I've talked with Robert P. Heaney, MD, at Creighton University in Nebraska, who is a major vitamin D researcher. He was on the IOM panel, which, in 1996, upped the vitamin D recommendations for those older than 50 to 400 IU per day and for those older than 70 to 600 IU per day. The panel kept the 200 IU per day standard for everyone else. Heaney told me: "Everything we know today about vitamin D we've learned since 1997."
He said the upcoming revised IOM vitamin D recommendations—expected to be announced sometime this fall—should be 2,000 IU a day. I'm guessing the preternaturally weak-kneed (read: vitamin-averse, precautionary principled) IOM will fall back to a more conservative 1,000 IU. Even so, that's a 500 percent increase—nothing to sneeze at.
Vitamin D, however, has a role much greater than immunity. New research shows the vitamin "controls the expression of more than 900 different genes and their associated functions, and may play a role in the control of more than 20,000 genes," writes Barbara Wexler in Vitamin D (Woodland Publishing, 2009).
Published research in the last two years alone shows vitamin D builds strong bones, may help reduce incidence and severity of the flu, corrects insulin resistance, decreases pregnancy complications, positively affects the heart and brain, decreases depression and acts against at least 17 kinds of cancer.

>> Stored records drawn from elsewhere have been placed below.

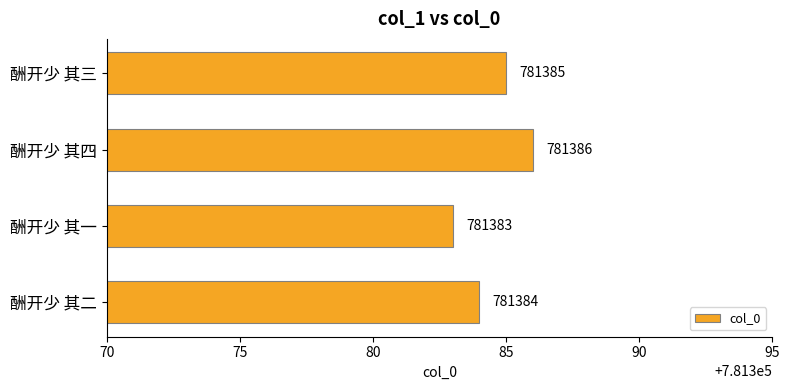

Is it true that the value at 酬开少 其一 is 781383?

True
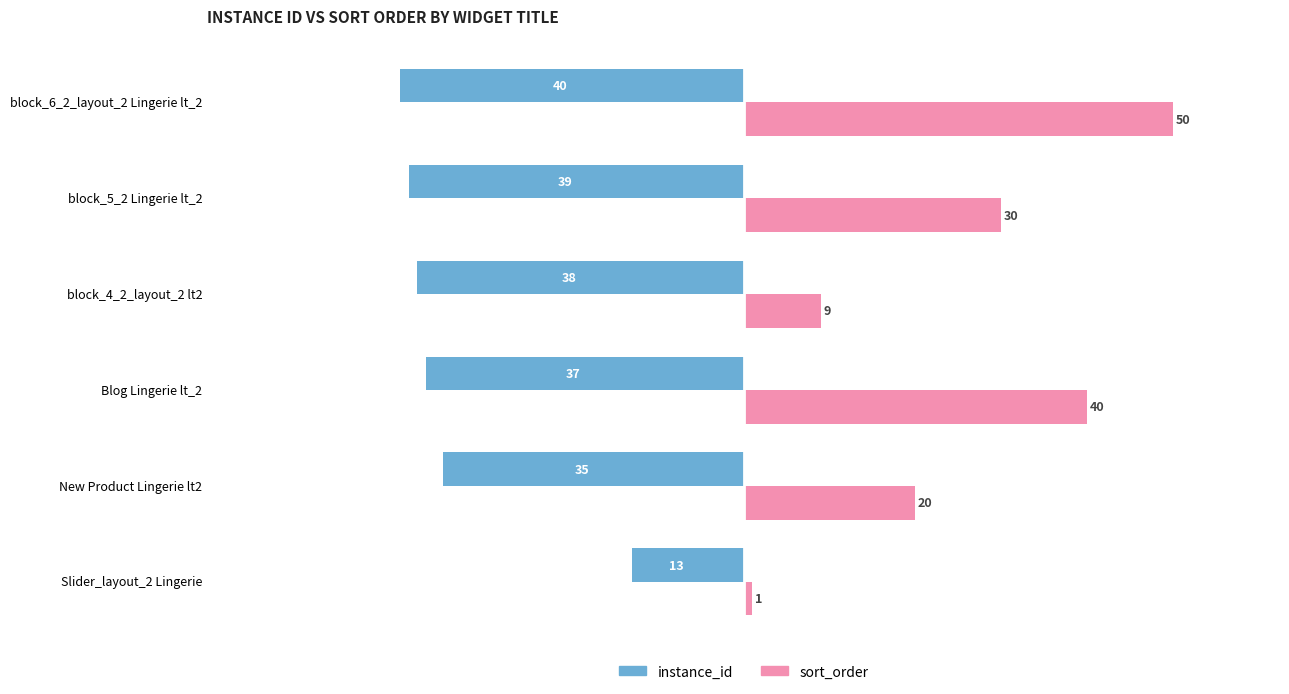

Count the sort_order values in the range 9 to 40.

4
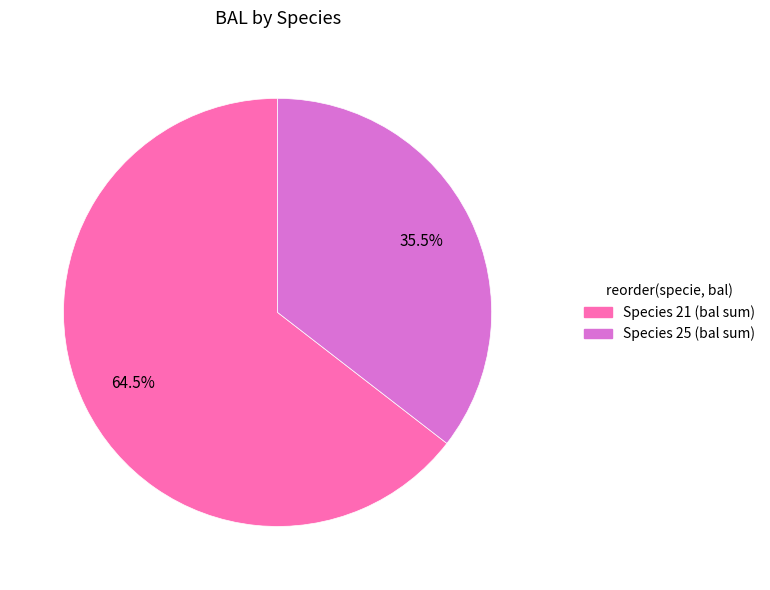

Does any single category account for the majority?

Yes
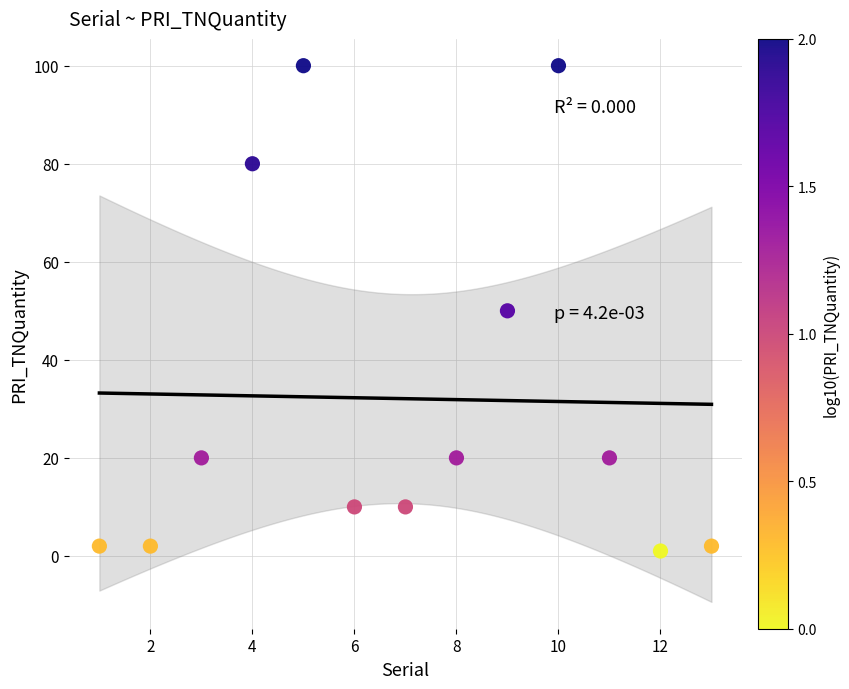

What is the range of X values (max minus min)?

12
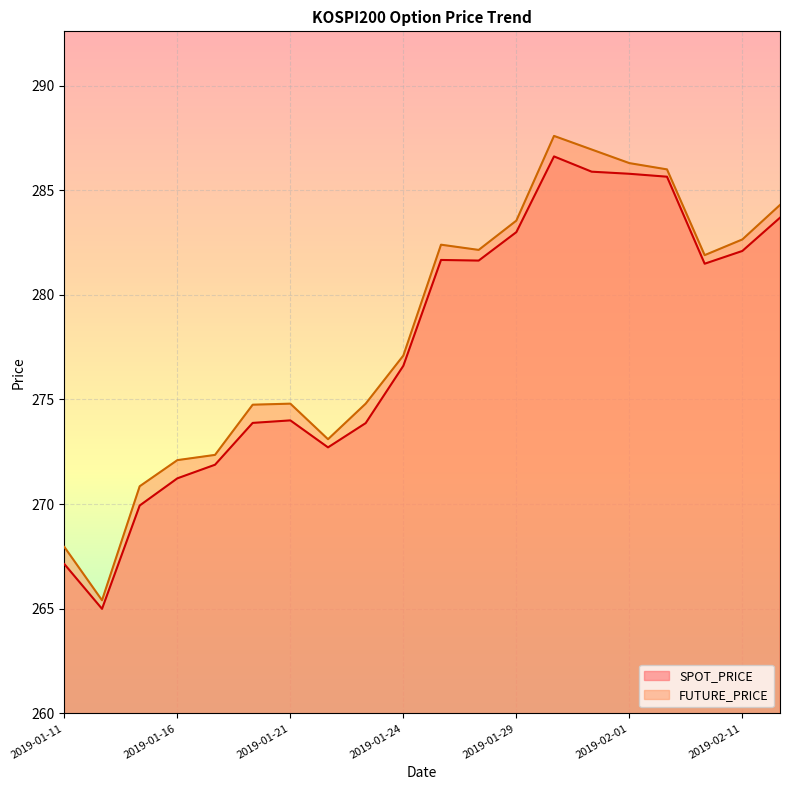

How many values in the FUTURE_PRICE series exceed 281?

10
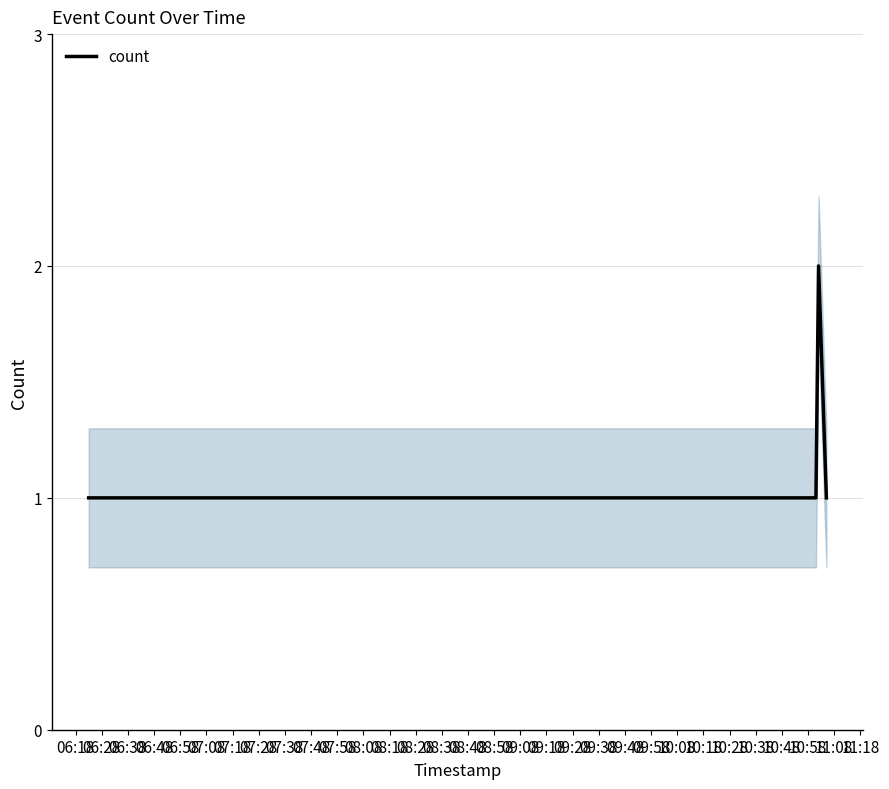

What is the sum of all values?

7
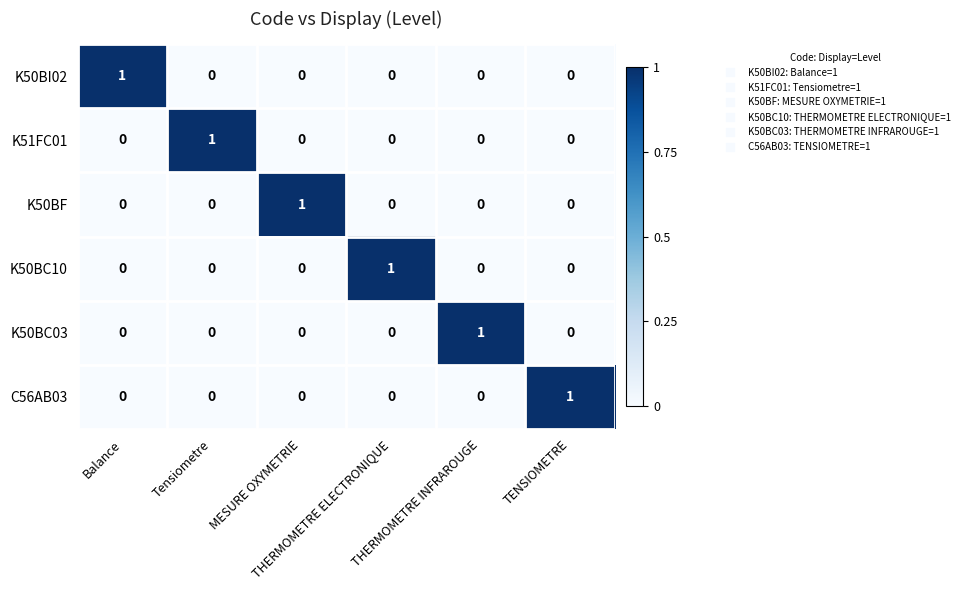

Count the number of categories in the chart.

6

There has been one negative study on vitamin D recently. The headlines read that the vitamin leads to more bone breaks (as a result of falls) among the elderly. Lost in the coverage was that researchers gave subjects a one-time injection (not oral dose) of 500,000 IU. Since current regs advise a mere 200 IU, I wouldn't be too concerned about the ultra-mega-super-injection-dose study.
But while vitamin D's profile has risen sky-high, almost everybody is still deficient.
I'm here to change all that—and help you get your customers on board too. Prominently place vitamin D on your shelves. And talk to every customer about it. They'll be glad you did.